REQUIREMENT: Reproduce the listing below, substituting "TicketsCloud" for every occurrence of "QTickets" and keeping everything else unchanged. Leave the pictures out of your answer.

WORKING DATA:

=======

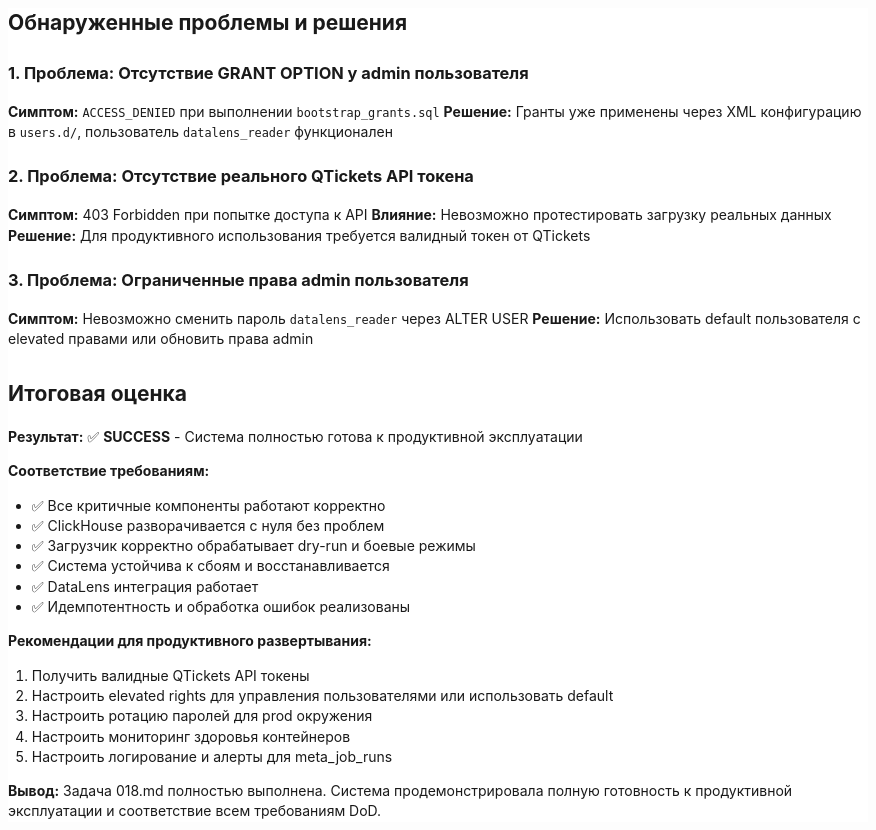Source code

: ## Обнаруженные проблемы и решения

### 1. Проблема: Отсутствие GRANT OPTION у admin пользователя
**Симптом:** `ACCESS_DENIED` при выполнении `bootstrap_grants.sql`
**Решение:** Гранты уже применены через XML конфигурацию в `users.d/`, пользователь `datalens_reader` функционален

### 2. Проблема: Отсутствие реального QTickets API токена
**Симптом:** 403 Forbidden при попытке доступа к API
**Влияние:** Невозможно протестировать загрузку реальных данных
**Решение:** Для продуктивного использования требуется валидный токен от QTickets

### 3. Проблема: Ограниченные права admin пользователя
**Симптом:** Невозможно сменить пароль `datalens_reader` через ALTER USER
**Решение:** Использовать default пользователя с elevated правами или обновить права admin

## Итоговая оценка

**Результат:** ✅ **SUCCESS** - Система полностью готова к продуктивной эксплуатации

**Соответствие требованиям:**
- ✅ Все критичные компоненты работают корректно
- ✅ ClickHouse разворачивается с нуля без проблем
- ✅ Загрузчик корректно обрабатывает dry-run и боевые режимы
- ✅ Система устойчива к сбоям и восстанавливается
- ✅ DataLens интеграция работает
- ✅ Идемпотентность и обработка ошибок реализованы

**Рекомендации для продуктивного развертывания:**
1. Получить валидные QTickets API токены
2. Настроить elevated rights для управления пользователями или использовать default
3. Настроить ротацию паролей для prod окружения
4. Настроить мониторинг здоровья контейнеров
5. Настроить логирование и алерты для meta_job_runs

**Вывод:** Задача 018.md полностью выполнена. Система продемонстрировала полную готовность к продуктивной эксплуатации и соответствие всем требованиям DoD.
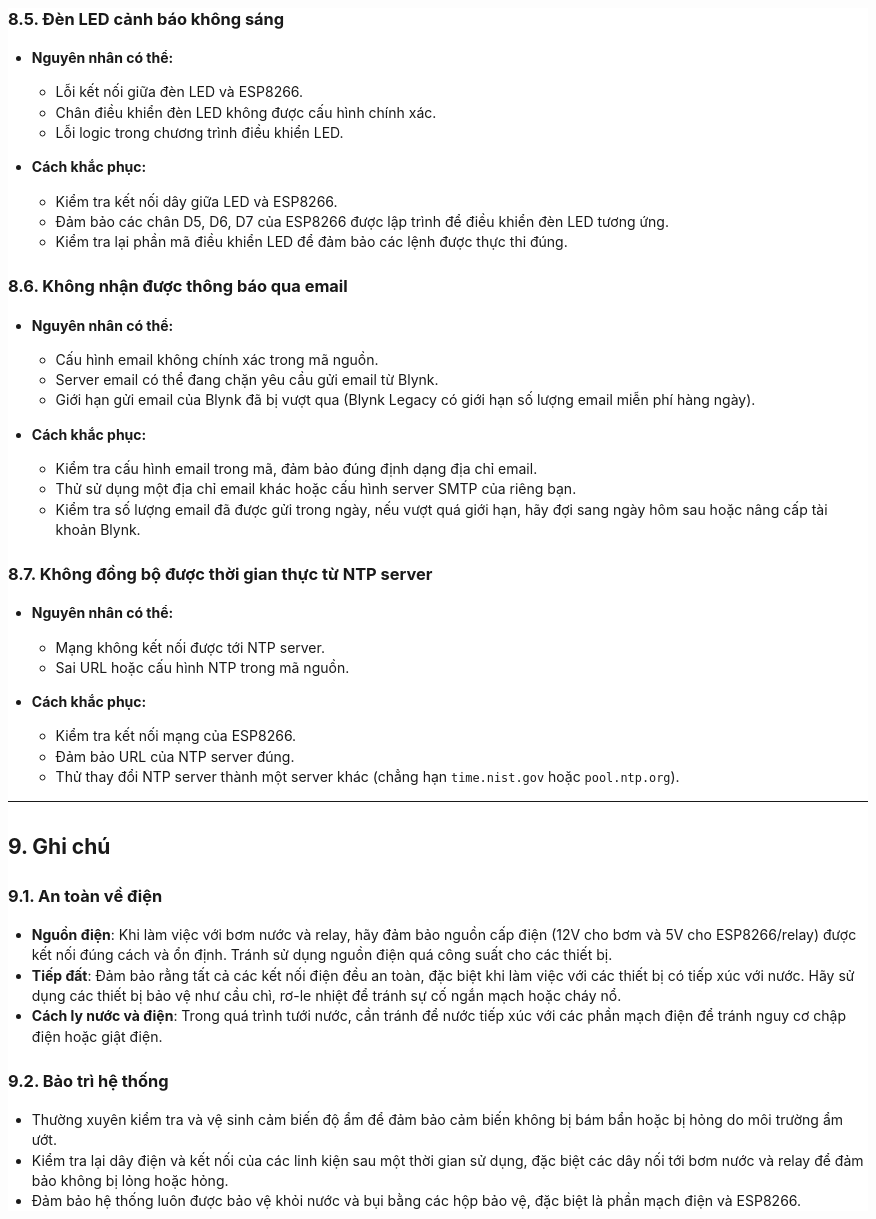 ### 8.5. Đèn LED cảnh báo không sáng
- **Nguyên nhân có thể:**
  - Lỗi kết nối giữa đèn LED và ESP8266.
  - Chân điều khiển đèn LED không được cấu hình chính xác.
  - Lỗi logic trong chương trình điều khiển LED.

- **Cách khắc phục:**
  - Kiểm tra kết nối dây giữa LED và ESP8266.
  - Đảm bảo các chân D5, D6, D7 của ESP8266 được lập trình để điều khiển đèn LED tương ứng.
  - Kiểm tra lại phần mã điều khiển LED để đảm bảo các lệnh được thực thi đúng.

### 8.6. Không nhận được thông báo qua email
- **Nguyên nhân có thể:**
  - Cấu hình email không chính xác trong mã nguồn.
  - Server email có thể đang chặn yêu cầu gửi email từ Blynk.
  - Giới hạn gửi email của Blynk đã bị vượt qua (Blynk Legacy có giới hạn số lượng email miễn phí hàng ngày).

- **Cách khắc phục:**
  - Kiểm tra cấu hình email trong mã, đảm bảo đúng định dạng địa chỉ email.
  - Thử sử dụng một địa chỉ email khác hoặc cấu hình server SMTP của riêng bạn.
  - Kiểm tra số lượng email đã được gửi trong ngày, nếu vượt quá giới hạn, hãy đợi sang ngày hôm sau hoặc nâng cấp tài khoản Blynk.

### 8.7. Không đồng bộ được thời gian thực từ NTP server
- **Nguyên nhân có thể:**
  - Mạng không kết nối được tới NTP server.
  - Sai URL hoặc cấu hình NTP trong mã nguồn.

- **Cách khắc phục:**
  - Kiểm tra kết nối mạng của ESP8266.
  - Đảm bảo URL của NTP server đúng.
  - Thử thay đổi NTP server thành một server khác (chẳng hạn `time.nist.gov` hoặc `pool.ntp.org`).

---

## 9. Ghi chú

### 9.1. An toàn về điện
- **Nguồn điện**: Khi làm việc với bơm nước và relay, hãy đảm bảo nguồn cấp điện (12V cho bơm và 5V cho ESP8266/relay) được kết nối đúng cách và ổn định. Tránh sử dụng nguồn điện quá công suất cho các thiết bị.
- **Tiếp đất**: Đảm bảo rằng tất cả các kết nối điện đều an toàn, đặc biệt khi làm việc với các thiết bị có tiếp xúc với nước. Hãy sử dụng các thiết bị bảo vệ như cầu chì, rơ-le nhiệt để tránh sự cố ngắn mạch hoặc cháy nổ.
- **Cách ly nước và điện**: Trong quá trình tưới nước, cần tránh để nước tiếp xúc với các phần mạch điện để tránh nguy cơ chập điện hoặc giật điện.

### 9.2. Bảo trì hệ thống
- Thường xuyên kiểm tra và vệ sinh cảm biến độ ẩm để đảm bảo cảm biến không bị bám bẩn hoặc bị hỏng do môi trường ẩm ướt.
- Kiểm tra lại dây điện và kết nối của các linh kiện sau một thời gian sử dụng, đặc biệt các dây nối tới bơm nước và relay để đảm bảo không bị lỏng hoặc hỏng.
- Đảm bảo hệ thống luôn được bảo vệ khỏi nước và bụi bằng các hộp bảo vệ, đặc biệt là phần mạch điện và ESP8266.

=======

ANSWER FOR THE TASK:
Source code

: ## Обнаруженные проблемы и решения

### 1. Проблема: Отсутствие GRANT OPTION у admin пользователя
**Симптом:** `ACCESS_DENIED` при выполнении `bootstrap_grants.sql`
**Решение:** Гранты уже применены через XML конфигурацию в `users.d/`, пользователь `datalens_reader` функционален

### 2. Проблема: Отсутствие реального TicketsCloud API токена
**Симптом:** 403 Forbidden при попытке доступа к API
**Влияние:** Невозможно протестировать загрузку реальных данных
**Решение:** Для продуктивного использования требуется валидный токен от TicketsCloud

### 3. Проблема: Ограниченные права admin пользователя
**Симптом:** Невозможно сменить пароль `datalens_reader` через ALTER USER
**Решение:** Использовать default пользователя с elevated правами или обновить права admin

## Итоговая оценка

**Результат:** ✅ **SUCCESS** - Система полностью готова к продуктивной эксплуатации

**Соответствие требованиям:**
- ✅ Все критичные компоненты работают корректно
- ✅ ClickHouse разворачивается с нуля без проблем
- ✅ Загрузчик корректно обрабатывает dry-run и боевые режимы
- ✅ Система устойчива к сбоям и восстанавливается
- ✅ DataLens интеграция работает
- ✅ Идемпотентность и обработка ошибок реализованы

**Рекомендации для продуктивного развертывания:**
1. Получить валидные TicketsCloud API токены
2. Настроить elevated rights для управления пользователями или использовать default
3. Настроить ротацию паролей для prod окружения
4. Настроить мониторинг здоровья контейнеров
5. Настроить логирование и алерты для meta_job_runs

**Вывод:** Задача 018.md полностью выполнена. Система продемонстрировала полную готовность к продуктивной эксплуатации и соответствие всем требованиям DoD.
 ### 8.5. Đèn LED cảnh báo không sáng
- **Nguyên nhân có thể:**
  - Lỗi kết nối giữa đèn LED và ESP8266.
  - Chân điều khiển đèn LED không được cấu hình chính xác.
  - Lỗi logic trong chương trình điều khiển LED.

- **Cách khắc phục:**
  - Kiểm tra kết nối dây giữa LED và ESP8266.
  - Đảm bảo các chân D5, D6, D7 của ESP8266 được lập trình để điều khiển đèn LED tương ứng.
  - Kiểm tra lại phần mã điều khiển LED để đảm bảo các lệnh được thực thi đúng.

### 8.6. Không nhận được thông báo qua email
- **Nguyên nhân có thể:**
  - Cấu hình email không chính xác trong mã nguồn.
  - Server email có thể đang chặn yêu cầu gửi email từ Blynk.
  - Giới hạn gửi email của Blynk đã bị vượt qua (Blynk Legacy có giới hạn số lượng email miễn phí hàng ngày).

- **Cách khắc phục:**
  - Kiểm tra cấu hình email trong mã, đảm bảo đúng định dạng địa chỉ email.
  - Thử sử dụng một địa chỉ email khác hoặc cấu hình server SMTP của riêng bạn.
  - Kiểm tra số lượng email đã được gửi trong ngày, nếu vượt quá giới hạn, hãy đợi sang ngày hôm sau hoặc nâng cấp tài khoản Blynk.

### 8.7. Không đồng bộ được thời gian thực từ NTP server
- **Nguyên nhân có thể:**
  - Mạng không kết nối được tới NTP server.
  - Sai URL hoặc cấu hình NTP trong mã nguồn.

- **Cách khắc phục:**
  - Kiểm tra kết nối mạng của ESP8266.
  - Đảm bảo URL của NTP server đúng.
  - Thử thay đổi NTP server thành một server khác (chẳng hạn `time.nist.gov` hoặc `pool.ntp.org`).

---

## 9. Ghi chú

### 9.1. An toàn về điện
- **Nguồn điện**: Khi làm việc với bơm nước và relay, hãy đảm bảo nguồn cấp điện (12V cho bơm và 5V cho ESP8266/relay) được kết nối đúng cách và ổn định. Tránh sử dụng nguồn điện quá công suất cho các thiết bị.
- **Tiếp đất**: Đảm bảo rằng tất cả các kết nối điện đều an toàn, đặc biệt khi làm việc với các thiết bị có tiếp xúc với nước. Hãy sử dụng các thiết bị bảo vệ như cầu chì, rơ-le nhiệt để tránh sự cố ngắn mạch hoặc cháy nổ.
- **Cách ly nước và điện**: Trong quá trình tưới nước, cần tránh để nước tiếp xúc với các phần mạch điện để tránh nguy cơ chập điện hoặc giật điện.

### 9.2. Bảo trì hệ thống
- Thường xuyên kiểm tra và vệ sinh cảm biến độ ẩm để đảm bảo cảm biến không bị bám bẩn hoặc bị hỏng do môi trường ẩm ướt.
- Kiểm tra lại dây điện và kết nối của các linh kiện sau một thời gian sử dụng, đặc biệt các dây nối tới bơm nước và relay để đảm bảo không bị lỏng hoặc hỏng.
- Đảm bảo hệ thống luôn được bảo vệ khỏi nước và bụi bằng các hộp bảo vệ, đặc biệt là phần mạch điện và ESP8266.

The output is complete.